Wozu brauchen wir eigentlich Banken?

geschrieben von Horst Völser

Geschäftsbanken, wie die Südtiroler Volksbank, die Raiffeisenkassen oder die Südtiroler Landessparkasse, werden auch Retailbanken genannt. Sie erfüllen in der Volkswirtschaft 3 grundlegende Aufgaben:

  • Sie sorgen für den Zahlungsfluss. Dies bedeutet, dass die Banken Rechnungen bezahlen, Zahlungseingänge registrieren, Bargeldabhebungen und viele andere „Zahlungsflüsse“ verwalten. Die Kosten für diese „Zahlungen“ nennen sich Gebühren und werden bei jeder Transaktion fällig.
  • Sie sammeln Geld ein und zahlen dem Sparer Zinsen; aktuell nur geringe oder gar keine.
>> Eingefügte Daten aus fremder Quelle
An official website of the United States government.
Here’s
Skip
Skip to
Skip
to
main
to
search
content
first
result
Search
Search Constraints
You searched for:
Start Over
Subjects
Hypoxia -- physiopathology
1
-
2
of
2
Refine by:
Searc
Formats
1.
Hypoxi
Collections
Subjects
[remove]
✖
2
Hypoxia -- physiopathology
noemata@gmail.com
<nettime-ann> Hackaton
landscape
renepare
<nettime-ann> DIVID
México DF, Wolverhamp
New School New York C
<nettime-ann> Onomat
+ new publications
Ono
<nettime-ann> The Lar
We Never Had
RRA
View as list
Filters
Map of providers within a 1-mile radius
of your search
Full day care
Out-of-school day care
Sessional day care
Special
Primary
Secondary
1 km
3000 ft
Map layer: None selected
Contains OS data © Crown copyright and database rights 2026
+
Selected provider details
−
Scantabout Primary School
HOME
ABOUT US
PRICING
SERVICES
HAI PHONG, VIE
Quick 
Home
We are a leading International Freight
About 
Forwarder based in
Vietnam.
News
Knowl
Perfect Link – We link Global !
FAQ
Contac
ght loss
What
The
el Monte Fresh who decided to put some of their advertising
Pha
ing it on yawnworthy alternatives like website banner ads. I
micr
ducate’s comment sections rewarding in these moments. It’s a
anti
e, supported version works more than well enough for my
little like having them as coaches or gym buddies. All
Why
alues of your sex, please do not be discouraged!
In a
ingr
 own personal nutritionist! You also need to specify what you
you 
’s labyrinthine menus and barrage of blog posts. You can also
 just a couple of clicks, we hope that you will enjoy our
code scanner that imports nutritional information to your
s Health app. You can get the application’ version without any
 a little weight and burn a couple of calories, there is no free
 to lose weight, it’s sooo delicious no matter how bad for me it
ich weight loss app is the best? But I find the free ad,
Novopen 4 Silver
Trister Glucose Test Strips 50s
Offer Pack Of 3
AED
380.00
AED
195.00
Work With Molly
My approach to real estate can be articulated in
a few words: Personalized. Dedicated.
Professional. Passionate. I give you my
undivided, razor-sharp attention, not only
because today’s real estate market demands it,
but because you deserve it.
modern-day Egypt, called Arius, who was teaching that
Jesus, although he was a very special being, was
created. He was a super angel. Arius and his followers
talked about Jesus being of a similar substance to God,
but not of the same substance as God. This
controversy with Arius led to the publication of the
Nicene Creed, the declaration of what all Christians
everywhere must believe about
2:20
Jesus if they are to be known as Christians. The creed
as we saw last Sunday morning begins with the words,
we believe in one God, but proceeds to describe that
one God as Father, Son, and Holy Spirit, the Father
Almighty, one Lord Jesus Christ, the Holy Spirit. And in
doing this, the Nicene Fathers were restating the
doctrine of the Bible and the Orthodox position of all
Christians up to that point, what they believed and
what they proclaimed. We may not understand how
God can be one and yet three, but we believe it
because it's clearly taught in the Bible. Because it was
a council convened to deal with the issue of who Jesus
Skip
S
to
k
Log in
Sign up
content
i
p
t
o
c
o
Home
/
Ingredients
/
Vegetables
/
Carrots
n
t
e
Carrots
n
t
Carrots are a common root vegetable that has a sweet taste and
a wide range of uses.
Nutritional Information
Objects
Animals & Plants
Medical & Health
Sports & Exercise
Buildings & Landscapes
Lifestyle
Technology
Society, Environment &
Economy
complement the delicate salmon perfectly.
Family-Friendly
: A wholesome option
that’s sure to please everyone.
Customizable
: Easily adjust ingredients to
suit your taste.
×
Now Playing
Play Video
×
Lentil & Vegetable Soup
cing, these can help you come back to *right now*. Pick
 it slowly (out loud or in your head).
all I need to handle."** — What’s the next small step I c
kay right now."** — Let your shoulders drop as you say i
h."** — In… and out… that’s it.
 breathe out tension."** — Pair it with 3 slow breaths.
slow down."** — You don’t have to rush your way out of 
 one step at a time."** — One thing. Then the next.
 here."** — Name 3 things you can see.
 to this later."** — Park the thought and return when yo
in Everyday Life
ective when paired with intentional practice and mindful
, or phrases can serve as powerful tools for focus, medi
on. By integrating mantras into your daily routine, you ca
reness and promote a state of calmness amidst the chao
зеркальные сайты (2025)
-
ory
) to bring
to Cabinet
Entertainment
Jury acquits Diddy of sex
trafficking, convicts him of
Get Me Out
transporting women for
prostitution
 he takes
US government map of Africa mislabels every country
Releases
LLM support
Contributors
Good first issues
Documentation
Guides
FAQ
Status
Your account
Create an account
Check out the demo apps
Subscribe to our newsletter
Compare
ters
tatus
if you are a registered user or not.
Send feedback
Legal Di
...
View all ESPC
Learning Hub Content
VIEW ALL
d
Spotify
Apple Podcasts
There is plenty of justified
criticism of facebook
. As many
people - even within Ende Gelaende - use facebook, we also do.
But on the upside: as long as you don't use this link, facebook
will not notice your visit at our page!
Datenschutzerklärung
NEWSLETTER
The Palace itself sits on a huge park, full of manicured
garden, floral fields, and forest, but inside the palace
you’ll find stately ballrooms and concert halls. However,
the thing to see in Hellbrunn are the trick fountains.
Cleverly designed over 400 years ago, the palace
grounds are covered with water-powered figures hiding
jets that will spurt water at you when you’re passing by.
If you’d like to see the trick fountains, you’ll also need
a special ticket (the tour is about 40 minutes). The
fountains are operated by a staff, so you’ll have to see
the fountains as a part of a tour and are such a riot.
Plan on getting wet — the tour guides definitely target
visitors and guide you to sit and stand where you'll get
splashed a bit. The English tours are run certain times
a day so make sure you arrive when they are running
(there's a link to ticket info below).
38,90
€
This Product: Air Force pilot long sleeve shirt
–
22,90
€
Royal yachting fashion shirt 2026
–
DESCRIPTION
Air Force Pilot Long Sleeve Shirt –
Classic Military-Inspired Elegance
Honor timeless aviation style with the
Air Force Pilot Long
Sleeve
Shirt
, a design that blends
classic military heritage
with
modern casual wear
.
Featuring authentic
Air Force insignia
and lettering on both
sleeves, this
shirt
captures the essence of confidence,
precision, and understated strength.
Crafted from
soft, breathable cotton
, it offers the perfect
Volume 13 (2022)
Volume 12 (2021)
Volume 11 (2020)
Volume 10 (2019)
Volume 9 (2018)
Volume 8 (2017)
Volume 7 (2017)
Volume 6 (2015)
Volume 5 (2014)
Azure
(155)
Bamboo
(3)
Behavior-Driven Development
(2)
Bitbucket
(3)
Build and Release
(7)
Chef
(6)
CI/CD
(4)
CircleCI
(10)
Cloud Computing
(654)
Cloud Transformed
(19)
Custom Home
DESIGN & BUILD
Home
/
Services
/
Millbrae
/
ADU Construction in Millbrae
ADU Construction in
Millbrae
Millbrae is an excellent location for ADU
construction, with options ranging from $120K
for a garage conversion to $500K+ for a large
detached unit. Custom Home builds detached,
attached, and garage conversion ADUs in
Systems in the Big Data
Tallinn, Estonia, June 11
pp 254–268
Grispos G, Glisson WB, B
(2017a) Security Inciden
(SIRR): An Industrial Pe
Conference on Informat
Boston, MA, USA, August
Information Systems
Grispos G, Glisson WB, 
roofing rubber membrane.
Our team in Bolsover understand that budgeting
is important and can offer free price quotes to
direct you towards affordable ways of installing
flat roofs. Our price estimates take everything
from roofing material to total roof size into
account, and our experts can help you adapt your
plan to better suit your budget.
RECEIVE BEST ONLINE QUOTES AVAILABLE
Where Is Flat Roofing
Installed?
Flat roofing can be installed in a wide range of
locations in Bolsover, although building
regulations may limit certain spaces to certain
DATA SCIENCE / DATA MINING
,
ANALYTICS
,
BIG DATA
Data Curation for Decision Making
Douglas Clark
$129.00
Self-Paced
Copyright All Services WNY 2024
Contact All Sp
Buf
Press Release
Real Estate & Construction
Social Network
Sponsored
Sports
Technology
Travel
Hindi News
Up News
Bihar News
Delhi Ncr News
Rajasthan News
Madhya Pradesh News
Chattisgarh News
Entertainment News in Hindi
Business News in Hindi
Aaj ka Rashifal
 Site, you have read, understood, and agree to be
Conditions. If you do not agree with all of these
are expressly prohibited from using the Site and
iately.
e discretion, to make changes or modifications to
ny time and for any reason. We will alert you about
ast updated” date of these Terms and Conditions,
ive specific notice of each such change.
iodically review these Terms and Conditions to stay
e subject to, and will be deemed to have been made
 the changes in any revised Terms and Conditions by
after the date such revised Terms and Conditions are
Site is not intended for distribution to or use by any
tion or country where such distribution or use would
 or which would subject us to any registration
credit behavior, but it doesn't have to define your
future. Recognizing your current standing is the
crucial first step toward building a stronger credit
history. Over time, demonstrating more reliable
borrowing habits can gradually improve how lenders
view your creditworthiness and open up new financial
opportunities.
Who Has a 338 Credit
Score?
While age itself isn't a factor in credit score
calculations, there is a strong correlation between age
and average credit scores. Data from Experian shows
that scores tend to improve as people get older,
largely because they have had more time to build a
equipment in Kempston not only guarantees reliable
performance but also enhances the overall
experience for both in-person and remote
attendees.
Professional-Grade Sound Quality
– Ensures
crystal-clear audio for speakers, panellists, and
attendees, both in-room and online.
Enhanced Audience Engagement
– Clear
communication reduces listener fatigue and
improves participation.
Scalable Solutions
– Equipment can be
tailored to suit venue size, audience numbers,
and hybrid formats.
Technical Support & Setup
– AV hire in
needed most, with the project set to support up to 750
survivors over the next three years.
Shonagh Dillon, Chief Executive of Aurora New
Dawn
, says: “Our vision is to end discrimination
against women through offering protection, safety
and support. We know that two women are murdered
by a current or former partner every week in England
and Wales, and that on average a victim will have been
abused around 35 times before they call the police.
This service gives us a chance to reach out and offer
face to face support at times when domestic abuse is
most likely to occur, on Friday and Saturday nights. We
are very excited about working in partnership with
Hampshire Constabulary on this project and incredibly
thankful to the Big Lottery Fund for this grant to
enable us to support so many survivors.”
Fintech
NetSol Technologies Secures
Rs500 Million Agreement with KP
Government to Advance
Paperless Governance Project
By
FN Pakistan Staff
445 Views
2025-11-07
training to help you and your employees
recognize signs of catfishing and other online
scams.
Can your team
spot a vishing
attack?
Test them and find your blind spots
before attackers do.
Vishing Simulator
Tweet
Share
In der Regel helfen die Zinsen den Wertverlust durch die Inflation auszugleichen, wirkliche Rendite bieten Zinsen auf Geldanalgen kaum.
  • Sie vergeben Kredite an Private und Unternehmen gegen Zinszahlung. Dabei berechnen sie die Zinsen nach folgendem Grundschema:
  • Kosten des Geldeinkaufs
  • Kosten der Bearbeitung
  • Risikokosten

Dabei erhöhen in der Regel die Risikokosten die Zinsen massiv. Die Marge für „Geldeinkauf“ und Bearbeitung liegt derzeit in der Regel unter 2%, der Rest des Zinses sind Risikokosten. Hier gilt: je besser das Rating (die Bewertung) desto geringer der Zinssatz.